Work item:
Can you transcribe the Infoseek article below word for word, from start to finish?

Source document:
● ● ● ● ●

Infoseek
- Website type: Search engine
- Successor: Go.com
- Area served: Worldwide
- Owner: Disney Interactive
- Website: infoseek.com
- Commercial: Mixed
- Launched: January 1994; 32 years ago
- Current status: Closed as of 1999

= Infoseek =

Search engine

Infoseek (also known as the "big yellow") was an American internet search engine founded in 1994 by Steve Kirsch.

Infoseek was originally operated by the Infoseek Corporation, headquartered in Sunnyvale, California. Infoseek was bought by The Walt Disney Company in 1999, and the technology was merged with that of the Disney-acquired Starwave to form the Go.com network.

==History==
Infoseek launched in January 1994 as a pay-for-use service. The service was dropped in August 1994 and Infoseek was relaunched as Infoseek search in February 1995.

In 1995, Infoseek struck a deal with Netscape to become the default search engine on Netscape Navigator.

On June 11, 1996, Infoseek's initial public offering started trading on Nasdaq (under the name SEEK) at $12 per share.

In cooperation with Aptex Software (then a division of HNC Software), Infoseek was the first search engine company to develop and launch behavioral targeting, via its UltraMatch targeting algorithms. The developmental partnership with Aptex was announced in 1996 and the technology was released the following year. UltraMatch utilized Aptex's SelectCast neural networking software.

By September 1997, Infoseek had 7.3 million visitors per month. It was the 7th most visited website that year (5th in 1996) and 10th in 1998. Infoseek acquired the WebChat Broadcasting System in April 1998.

● ● ● ● ●

Study material:
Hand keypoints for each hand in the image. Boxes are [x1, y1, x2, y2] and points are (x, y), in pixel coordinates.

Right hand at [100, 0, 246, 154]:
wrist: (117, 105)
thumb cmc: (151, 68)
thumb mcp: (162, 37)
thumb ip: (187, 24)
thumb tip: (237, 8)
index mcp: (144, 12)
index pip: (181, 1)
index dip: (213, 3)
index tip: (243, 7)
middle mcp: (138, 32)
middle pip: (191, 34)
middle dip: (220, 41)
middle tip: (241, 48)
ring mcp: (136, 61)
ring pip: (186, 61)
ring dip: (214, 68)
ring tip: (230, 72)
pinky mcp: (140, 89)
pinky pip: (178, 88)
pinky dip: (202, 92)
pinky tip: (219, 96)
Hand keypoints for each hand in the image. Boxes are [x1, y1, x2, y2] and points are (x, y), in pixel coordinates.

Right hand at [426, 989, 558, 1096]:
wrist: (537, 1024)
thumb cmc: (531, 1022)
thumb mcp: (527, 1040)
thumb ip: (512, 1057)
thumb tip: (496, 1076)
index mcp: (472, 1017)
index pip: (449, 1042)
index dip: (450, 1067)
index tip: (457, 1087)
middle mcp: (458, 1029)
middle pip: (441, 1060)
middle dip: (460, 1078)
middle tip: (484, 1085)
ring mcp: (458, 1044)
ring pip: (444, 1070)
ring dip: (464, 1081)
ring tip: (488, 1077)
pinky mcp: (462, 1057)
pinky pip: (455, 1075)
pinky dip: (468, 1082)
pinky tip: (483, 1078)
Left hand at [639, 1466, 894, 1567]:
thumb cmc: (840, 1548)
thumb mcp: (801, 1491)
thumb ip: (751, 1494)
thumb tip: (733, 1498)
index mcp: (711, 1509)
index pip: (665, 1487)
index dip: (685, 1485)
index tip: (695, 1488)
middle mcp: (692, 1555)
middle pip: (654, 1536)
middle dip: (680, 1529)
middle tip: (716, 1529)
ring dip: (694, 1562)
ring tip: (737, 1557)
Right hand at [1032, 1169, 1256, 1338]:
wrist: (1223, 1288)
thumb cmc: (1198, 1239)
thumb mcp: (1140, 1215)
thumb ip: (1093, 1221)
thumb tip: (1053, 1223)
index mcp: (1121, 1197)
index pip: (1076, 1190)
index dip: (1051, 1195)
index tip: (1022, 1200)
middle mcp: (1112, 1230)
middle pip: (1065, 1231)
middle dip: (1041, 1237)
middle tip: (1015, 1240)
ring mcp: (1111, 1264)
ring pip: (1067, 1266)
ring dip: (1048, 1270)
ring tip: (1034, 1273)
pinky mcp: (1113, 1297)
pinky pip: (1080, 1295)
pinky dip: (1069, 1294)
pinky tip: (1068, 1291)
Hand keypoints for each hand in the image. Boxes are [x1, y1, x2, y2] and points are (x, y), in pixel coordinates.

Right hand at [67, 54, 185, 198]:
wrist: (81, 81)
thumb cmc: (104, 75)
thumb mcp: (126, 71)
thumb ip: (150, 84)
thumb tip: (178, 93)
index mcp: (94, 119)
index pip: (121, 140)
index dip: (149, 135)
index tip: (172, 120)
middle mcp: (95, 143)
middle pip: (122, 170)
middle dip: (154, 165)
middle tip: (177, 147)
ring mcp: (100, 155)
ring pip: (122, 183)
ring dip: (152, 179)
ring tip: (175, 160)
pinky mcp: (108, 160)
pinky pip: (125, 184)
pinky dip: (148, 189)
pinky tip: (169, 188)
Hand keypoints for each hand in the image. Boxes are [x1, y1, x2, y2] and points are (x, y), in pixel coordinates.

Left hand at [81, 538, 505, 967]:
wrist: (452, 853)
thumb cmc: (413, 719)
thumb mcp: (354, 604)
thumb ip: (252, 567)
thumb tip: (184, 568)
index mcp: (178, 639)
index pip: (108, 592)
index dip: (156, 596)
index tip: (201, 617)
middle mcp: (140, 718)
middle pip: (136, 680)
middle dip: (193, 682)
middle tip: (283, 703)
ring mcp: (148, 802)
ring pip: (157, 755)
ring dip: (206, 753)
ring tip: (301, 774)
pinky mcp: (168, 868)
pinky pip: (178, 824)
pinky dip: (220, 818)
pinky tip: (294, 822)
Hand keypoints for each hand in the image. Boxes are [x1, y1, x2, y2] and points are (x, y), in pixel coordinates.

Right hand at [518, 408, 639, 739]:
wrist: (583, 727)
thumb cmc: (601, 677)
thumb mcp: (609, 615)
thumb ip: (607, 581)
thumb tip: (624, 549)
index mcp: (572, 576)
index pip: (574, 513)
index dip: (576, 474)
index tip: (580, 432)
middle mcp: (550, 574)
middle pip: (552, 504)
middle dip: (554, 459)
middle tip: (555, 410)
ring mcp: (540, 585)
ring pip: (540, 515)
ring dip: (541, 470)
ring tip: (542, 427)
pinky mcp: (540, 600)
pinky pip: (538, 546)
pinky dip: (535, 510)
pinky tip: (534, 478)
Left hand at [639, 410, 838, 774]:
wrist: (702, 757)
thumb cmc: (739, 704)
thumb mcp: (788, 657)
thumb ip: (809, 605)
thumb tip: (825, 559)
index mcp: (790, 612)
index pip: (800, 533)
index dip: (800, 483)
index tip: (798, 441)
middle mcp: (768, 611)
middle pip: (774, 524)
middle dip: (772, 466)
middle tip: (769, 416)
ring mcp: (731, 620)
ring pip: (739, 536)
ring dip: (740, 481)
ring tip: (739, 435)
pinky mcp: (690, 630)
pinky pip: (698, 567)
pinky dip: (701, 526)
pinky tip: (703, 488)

● ● ● ● ●

Output:
Infoseek
- Website type: Search engine
- Successor: Go.com
- Area served: Worldwide
- Owner: Disney Interactive
- Website: infoseek.com
- Commercial: Mixed
- Launched: January 1994; 32 years ago
- Current status: Closed as of 1999

= Infoseek =

Search engine

Infoseek (also known as the "big yellow") was an American internet search engine founded in 1994 by Steve Kirsch.

Infoseek was originally operated by the Infoseek Corporation, headquartered in Sunnyvale, California. Infoseek was bought by The Walt Disney Company in 1999, and the technology was merged with that of the Disney-acquired Starwave to form the Go.com network.

==History==
Infoseek launched in January 1994 as a pay-for-use service. The service was dropped in August 1994 and Infoseek was relaunched as Infoseek search in February 1995.

In 1995, Infoseek struck a deal with Netscape to become the default search engine on Netscape Navigator.

On June 11, 1996, Infoseek's initial public offering started trading on Nasdaq (under the name SEEK) at $12 per share.

In cooperation with Aptex Software (then a division of HNC Software), Infoseek was the first search engine company to develop and launch behavioral targeting, via its UltraMatch targeting algorithms. The developmental partnership with Aptex was announced in 1996 and the technology was released the following year. UltraMatch utilized Aptex's SelectCast neural networking software.

By September 1997, Infoseek had 7.3 million visitors per month. It was the 7th most visited website that year (5th in 1996) and 10th in 1998. Infoseek acquired the WebChat Broadcasting System in April 1998.